Why is it so difficult for so many to understand and accept something so definitively simple, elegant, and beautiful?
It is not really true that we can only see the carpet in one room of our cosmological office block. Thanks to inflation, we can see the carpet in dozens, perhaps hundreds of adjacent rooms, and they all look the same, although nobody can understand why.
This is the so-called Horizon Problem, which I’m sure other people on this board can explain better than I.
Here’s a nice illustration of the problem;
https://inspirehep.net/record/1222779/files/fig_horizon_problem.png
looking back in time, the furthest we can see is the surface of the Cosmic Microwave Background Radiation; if you take any two areas (A and B) on that surface, they can only have been affected by events in their own past light cones - but those light cones are separate as well, all the way back to the hot big bang era. These widely separated locations are like separate rooms, that cannot know anything about each other - yet they are apparently identical in our skies, down to a few percentage points.
Going back to the carpet analogy, it looks like the carpets in our office block, or at least our sector of it, are effectively identical. If the carpets in other buildings are different then we won’t ever get to know about it.

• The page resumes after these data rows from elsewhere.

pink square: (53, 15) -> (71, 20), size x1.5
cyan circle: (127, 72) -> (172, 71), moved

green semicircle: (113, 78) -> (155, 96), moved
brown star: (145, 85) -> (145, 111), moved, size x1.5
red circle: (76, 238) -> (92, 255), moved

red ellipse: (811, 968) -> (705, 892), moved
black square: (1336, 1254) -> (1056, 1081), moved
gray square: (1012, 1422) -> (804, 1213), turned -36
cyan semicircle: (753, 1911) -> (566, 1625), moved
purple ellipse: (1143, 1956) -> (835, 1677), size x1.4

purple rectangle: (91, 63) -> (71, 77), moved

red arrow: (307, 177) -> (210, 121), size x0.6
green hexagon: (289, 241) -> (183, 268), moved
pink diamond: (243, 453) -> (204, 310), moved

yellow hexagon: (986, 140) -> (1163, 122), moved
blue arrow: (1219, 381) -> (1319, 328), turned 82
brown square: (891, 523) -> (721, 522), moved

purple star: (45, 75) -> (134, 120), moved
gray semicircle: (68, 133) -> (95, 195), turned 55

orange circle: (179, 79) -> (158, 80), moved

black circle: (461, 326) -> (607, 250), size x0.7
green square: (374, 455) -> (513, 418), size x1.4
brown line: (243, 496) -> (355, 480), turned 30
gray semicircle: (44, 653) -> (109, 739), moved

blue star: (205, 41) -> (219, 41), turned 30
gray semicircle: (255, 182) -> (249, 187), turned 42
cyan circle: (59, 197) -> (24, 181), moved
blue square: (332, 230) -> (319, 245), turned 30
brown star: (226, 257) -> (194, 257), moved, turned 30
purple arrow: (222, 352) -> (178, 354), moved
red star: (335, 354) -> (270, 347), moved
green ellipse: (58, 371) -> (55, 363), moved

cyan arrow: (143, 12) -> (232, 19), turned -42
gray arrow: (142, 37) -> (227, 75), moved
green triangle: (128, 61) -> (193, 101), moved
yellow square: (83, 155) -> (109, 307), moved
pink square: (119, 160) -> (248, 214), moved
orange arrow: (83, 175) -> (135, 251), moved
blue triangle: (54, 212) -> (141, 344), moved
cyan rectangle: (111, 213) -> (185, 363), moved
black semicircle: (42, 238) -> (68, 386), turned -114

The carpet analogy was proposed to highlight a few things. The ants cannot understand the concept of wifi. They cant see it. They dont see the riad below and the cars and vehicles. They dont know about internal combustion, monetary unions and daily commute. None of these things they can understand or even begin to think about. We are those ants. We make a big deal of the big bang and postulate grandiosely about dark eneregy and dark matter. As someone said few posts earlier it could be all wrong. Scientists know that. I dont think some on here are humble enought to appreciate it.
So now the issue isn’t current cosmological theory, it’s our humility?
Certainly some of us ants aren’t humble enough to appreciate it. These conceited ants tend to think things like that all of the answers can be found in one single ant-book, or in the words of one particular very wise ant. The humble ants, however, go into science to appreciate just how much more there is that they don’t know.